Doukas argued that his due process rights were violated because he never had "his day in court" on the Florida securities law claim. The Sixth Circuit held that, because Doukas raised the issue for the first time on appeal, he had forfeited his right to bring this due process challenge.
STOCK SALE EXEMPT FROM FLORIDA SECURITIES LAW
Doukas further argued that the bankruptcy court erred by finding that the Sterling Holding stock sale was exempt from Florida's registration requirements. However, the Sixth Circuit affirmed the bankruptcy court's ruling that Doukas had been provided with a full and fair disclosure of all material information related to the stock sale and, accordingly, the sale fell into one of Florida's securities law's exemptions from registration requirements.
DOUKAS' RIGHT TO RECISSION
Florida's securities law requires a three-day right of recession for securities purchasers. Doukas argued that he was not properly notified of this right. The Sixth Circuit disagreed with Doukas and affirmed the bankruptcy court's ruling that the private placement memorandum at issue in this case satisfied Florida law with respect to notifying stock purchasers of their right to rescind their purchase.
Doukas' final argument was that, even if the transaction at issue was lawful, the bankruptcy court erred by ruling that his attempted recession of the stock purchase was not timely. Florida law gives purchasers of stock three days to rescind. Doukas received the private placement memorandum on September 7, 2009, and paid for the stock on September 23, 2009. Therefore, Doukas' right of recession lapsed on September 26, 2009, well before his attempted recession in February 2010.

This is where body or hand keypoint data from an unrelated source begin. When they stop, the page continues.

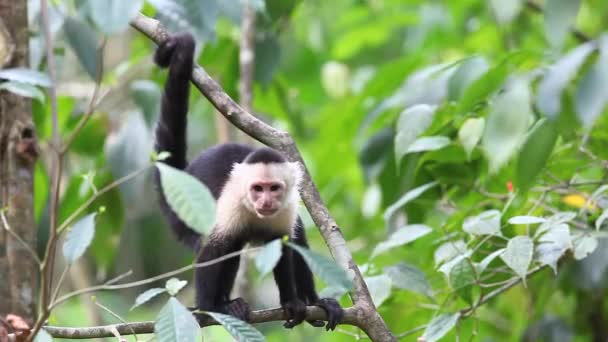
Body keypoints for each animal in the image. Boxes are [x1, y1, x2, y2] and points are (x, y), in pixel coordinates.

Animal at [153, 33, 342, 330]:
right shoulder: (231, 203)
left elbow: (284, 246)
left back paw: (314, 301)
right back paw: (223, 304)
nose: (265, 201)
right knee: (226, 246)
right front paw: (208, 308)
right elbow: (213, 248)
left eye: (274, 189)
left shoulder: (285, 208)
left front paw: (293, 303)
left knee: (296, 234)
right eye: (257, 189)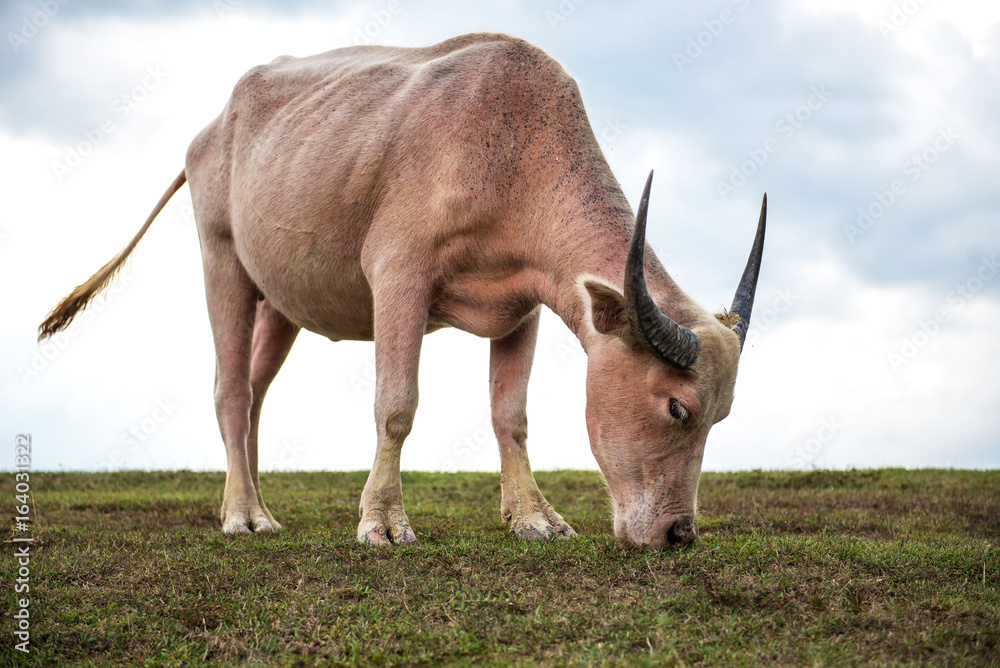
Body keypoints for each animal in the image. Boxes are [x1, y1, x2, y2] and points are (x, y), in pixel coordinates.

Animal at [41, 32, 764, 548]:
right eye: (677, 408)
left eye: (722, 416)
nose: (678, 534)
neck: (508, 148)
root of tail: (213, 128)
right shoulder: (398, 277)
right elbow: (397, 405)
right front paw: (383, 522)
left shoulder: (523, 307)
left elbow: (511, 415)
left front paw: (534, 518)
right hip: (223, 260)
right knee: (229, 389)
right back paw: (245, 515)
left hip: (281, 301)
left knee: (254, 392)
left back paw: (249, 501)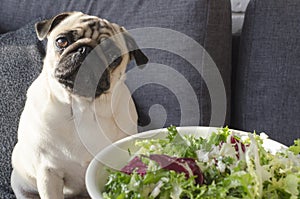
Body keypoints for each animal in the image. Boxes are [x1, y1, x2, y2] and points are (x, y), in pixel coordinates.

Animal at [10, 11, 149, 198]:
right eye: (61, 41)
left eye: (113, 56)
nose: (86, 50)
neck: (82, 106)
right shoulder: (48, 173)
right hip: (20, 183)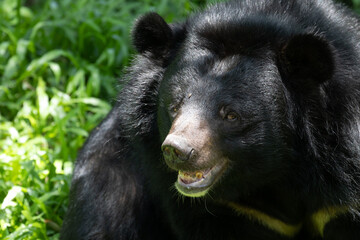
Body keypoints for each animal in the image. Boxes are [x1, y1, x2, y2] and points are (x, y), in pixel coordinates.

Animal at [60, 0, 360, 238]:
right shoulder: (230, 212)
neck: (280, 169)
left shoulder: (342, 193)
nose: (177, 151)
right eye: (175, 105)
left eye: (231, 115)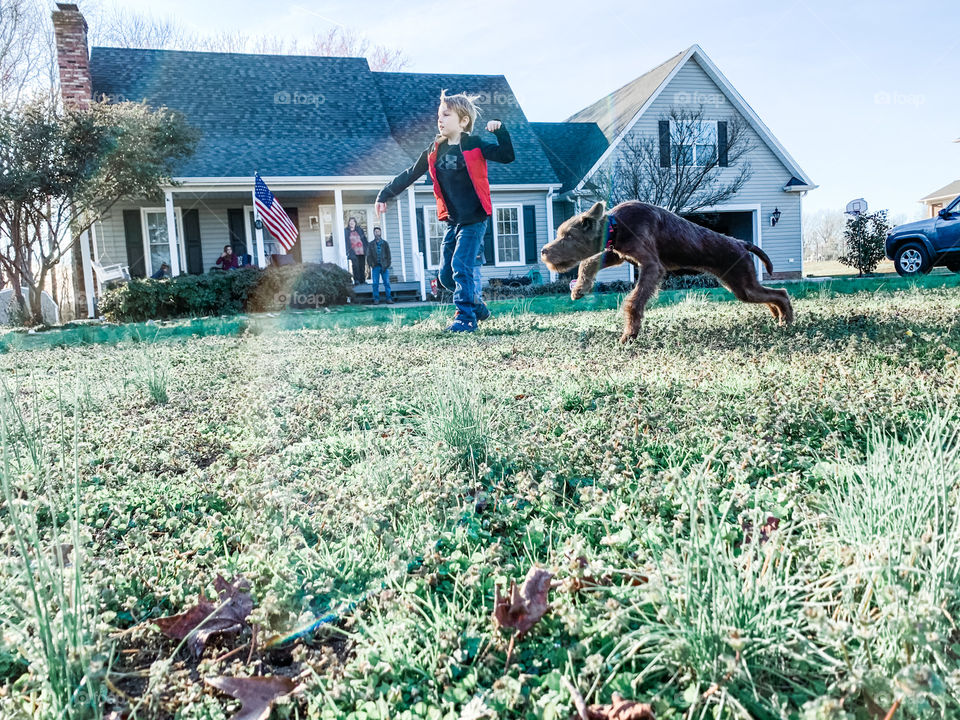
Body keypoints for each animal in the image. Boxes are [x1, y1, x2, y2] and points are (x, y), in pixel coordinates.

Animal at [540, 198, 796, 342]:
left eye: (568, 236)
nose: (543, 252)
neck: (617, 225)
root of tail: (741, 243)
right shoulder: (617, 253)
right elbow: (589, 262)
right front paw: (579, 289)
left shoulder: (652, 266)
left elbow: (634, 301)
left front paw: (629, 334)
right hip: (739, 285)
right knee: (772, 295)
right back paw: (777, 315)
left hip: (742, 283)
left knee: (781, 293)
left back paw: (786, 320)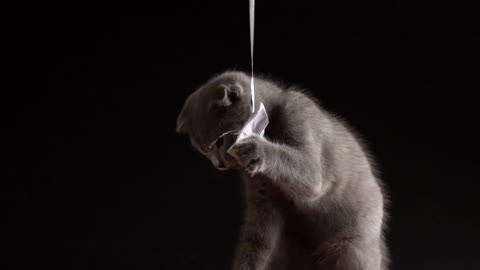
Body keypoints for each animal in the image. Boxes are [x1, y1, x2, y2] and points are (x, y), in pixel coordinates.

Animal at [176, 70, 390, 268]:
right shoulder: (261, 196)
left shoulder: (298, 115)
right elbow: (257, 240)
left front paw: (257, 148)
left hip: (354, 245)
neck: (272, 122)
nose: (219, 164)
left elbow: (308, 174)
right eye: (204, 152)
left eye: (219, 143)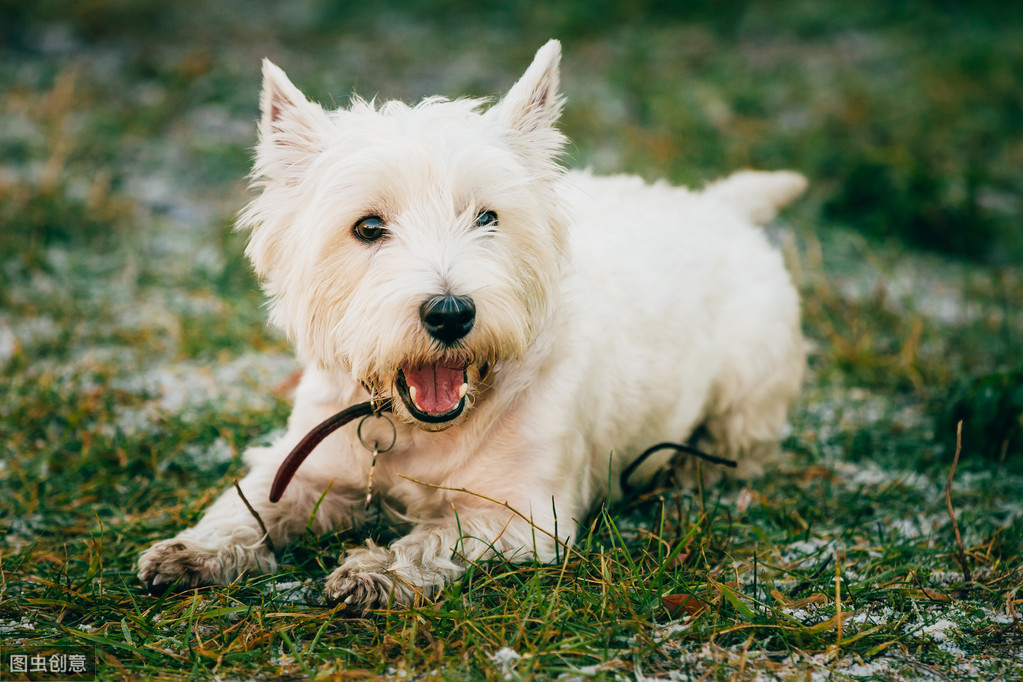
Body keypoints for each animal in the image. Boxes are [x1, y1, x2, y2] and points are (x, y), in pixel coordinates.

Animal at [138, 40, 806, 609]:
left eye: (487, 217)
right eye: (368, 227)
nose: (451, 312)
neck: (417, 433)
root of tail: (716, 205)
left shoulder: (523, 513)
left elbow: (438, 532)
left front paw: (375, 570)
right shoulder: (306, 462)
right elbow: (250, 504)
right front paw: (193, 550)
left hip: (750, 378)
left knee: (739, 439)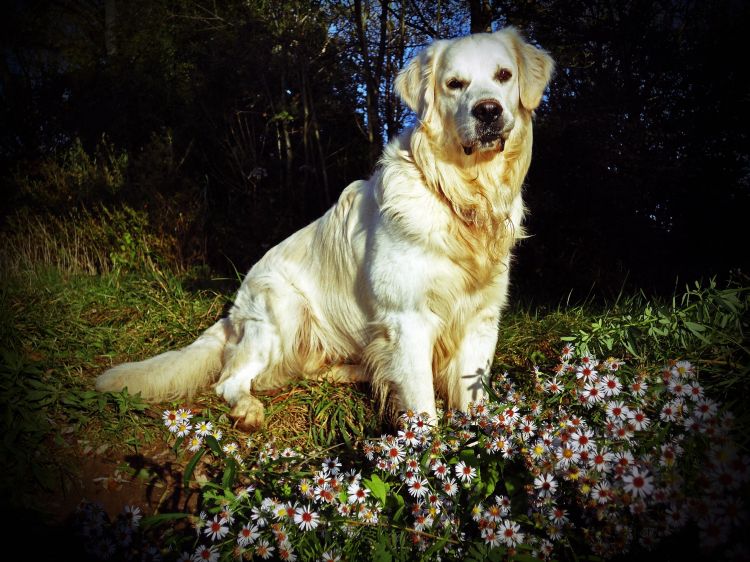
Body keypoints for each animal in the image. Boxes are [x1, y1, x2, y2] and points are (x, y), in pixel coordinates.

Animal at [97, 27, 556, 428]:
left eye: (503, 75)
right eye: (455, 84)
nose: (488, 111)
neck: (460, 197)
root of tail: (235, 310)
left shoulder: (481, 319)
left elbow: (472, 397)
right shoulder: (408, 320)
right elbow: (422, 408)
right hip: (285, 308)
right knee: (231, 379)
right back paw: (248, 409)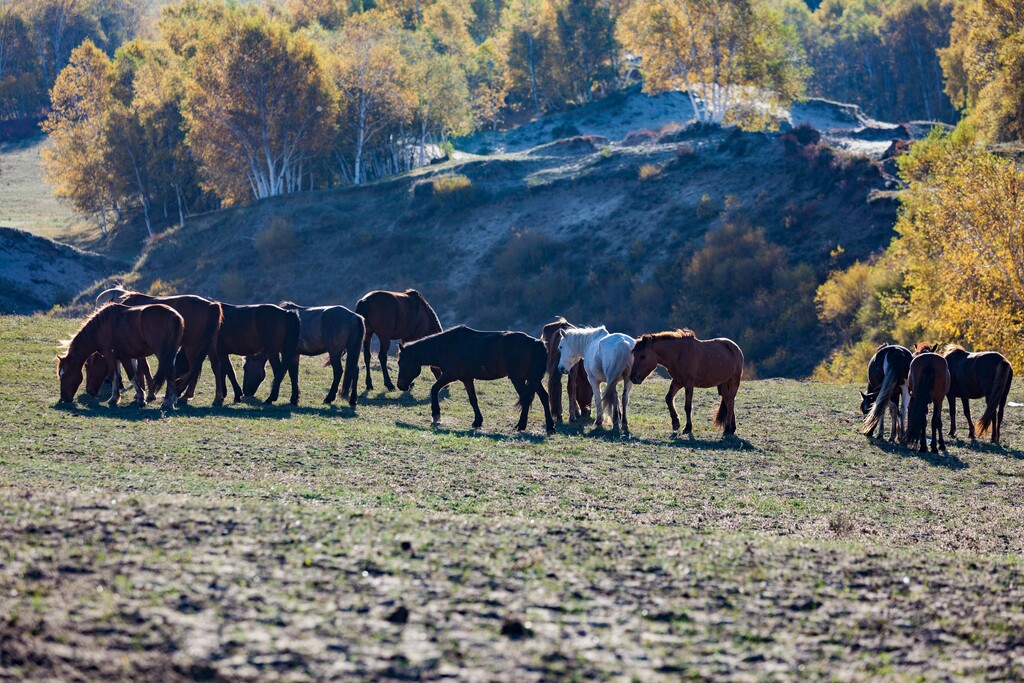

A number of lessons can be drawn from this case beyond "don't do business with friends." An important one is that, if you do choose to do business with friends, it's important to carefully and thoroughly negotiate and document the terms of your deal. If you don't, and things go south, there's a good chance that a court - bankruptcy or otherwise - will be sorting things out for you. In addition, this case is a good example of the need for skilled bankruptcy counsel. Seemingly routine actions, such as filing a proof of claim, can have big implications on substantive rights as well as jurisdictional issues. Every action a creditor takes in a bankruptcy proceeding must be thoughtful and purposeful.